The one-hour documentary looks at the former North Carolina governor's role in the emergence of progressive politics in the South; it premieres April 4

A one-hour documentary about former North Carolina Gov. Terry Sanford's role in the emergence of progressive politics in the South will premiere on television stations nationwide at 9 p.m. April 4.

 

 In North Carolina, UNC-TV will follow its broadcast of Thomas Lennon's film, "Terry Sanford and the New South," with an hour-long tribute to Sanford, titled "Terry Sanford Life & Legacy."

 

 At Duke University, where Sanford served as president for 16 years, the Terry Sanford Institute of Public Policy will screen the documentary April 4 in several lecture halls, and the public is invited to attend.

 

 The 9 p.m. screening will be preceded by the showing of a panel discussion about Sanford, which was taped at last year's Full Frame Documentary Film Festival and moderated by former PBS and CNN anchor Judy Woodruff. Panelists were:

-- James B. Hunt Jr., former governor of North Carolina (1977-1985 and 1993-2001);

-- Al Hunt, executive editor of Bloomberg News, Washington, D.C.;

-- Hodding Carter III, professor of leadership and public policy at the University of North Carolina at Chapel Hill; former president and CEO of the Knight Foundation;

-- Dan Blue, a member of the North Carolina House of Representatives;

-- Filmmaker Lennon, who has won two national Emmys, two George Foster Peabody awards, the duPont-Columbia, an Academy Award nomination and many other awards.

 

 "Terry Sanford and the New South" features interviews with vice presidential candidate John Edwards, former Gov. James B. Hunt, civil rights leader Vernon Jordan and Sanford's wife, Margaret Rose Sanford. Pulitzer Prize-winning journalist Richard Ben Cramer narrates the film.

 

 "During my campaign for president and vice president I was asked a number of times who my political hero was," said John Edwards in "Terry Sanford and the New South." "And my answer was Terry Sanford. Very few people outside of North Carolina knew who I was talking about -- [b]ut that's because his story hasn't been told."

 

Once in office, Sanford charmed and cajoled an all-white, mostly rural, deeply conservative legislature as he pushed his vision for a New South. In 1962-63, as the civil rights movement came to a boil, Sanford grew increasingly outspoken. The film charts the emergence of this back-slapping, cigar-smoking Southern white politician as a forceful agent of racial change. Four days after Ala. Gov. George Wallace famously called for "Segregation now -- segregation forever," Sanford replied, "The time has come for American citizens to quit unfair discrimination, and to give the Negro a full chance to earn a decent living for his family and to contribute high standards for himself and for all men."

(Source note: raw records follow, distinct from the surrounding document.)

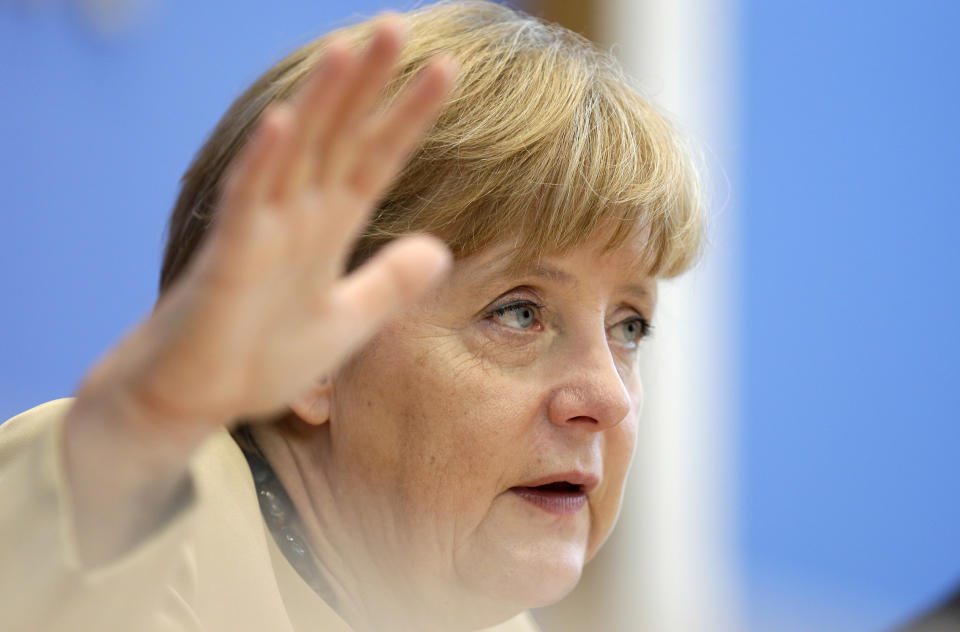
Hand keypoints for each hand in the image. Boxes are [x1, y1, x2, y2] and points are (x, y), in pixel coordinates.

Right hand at [63, 18, 454, 562]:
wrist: (195, 401)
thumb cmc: (261, 357)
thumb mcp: (348, 323)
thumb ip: (390, 284)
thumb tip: (442, 248)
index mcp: (327, 229)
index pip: (376, 159)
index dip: (408, 116)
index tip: (445, 71)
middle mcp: (296, 218)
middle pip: (338, 138)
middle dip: (369, 84)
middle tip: (398, 26)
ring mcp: (260, 233)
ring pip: (296, 154)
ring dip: (322, 102)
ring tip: (351, 49)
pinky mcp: (227, 260)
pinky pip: (246, 203)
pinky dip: (264, 163)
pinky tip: (285, 123)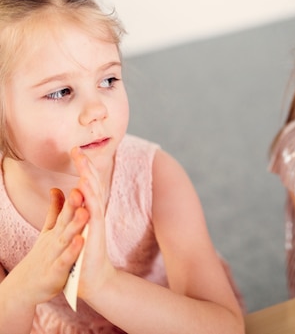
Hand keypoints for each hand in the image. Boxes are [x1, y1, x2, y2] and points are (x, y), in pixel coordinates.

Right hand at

By the time Sanford's term ended, he'd delivered IBM to North Carolina, waged war on poverty, hiked the minimum wage and created a model for Head Start.

After he left office, he forged a new career in education as president of Duke, where he created the school's public policy program. He later served as a U.S. senator (1987-1993) and launched two failed bids for the U.S. presidency.

"Terry Sanford and the New South" is a production of Thirteen/WNET New York, co-produced in association with Duke University and the Center for Documentary Studies, and in association with Thomas Lennon Films and UNC-TV.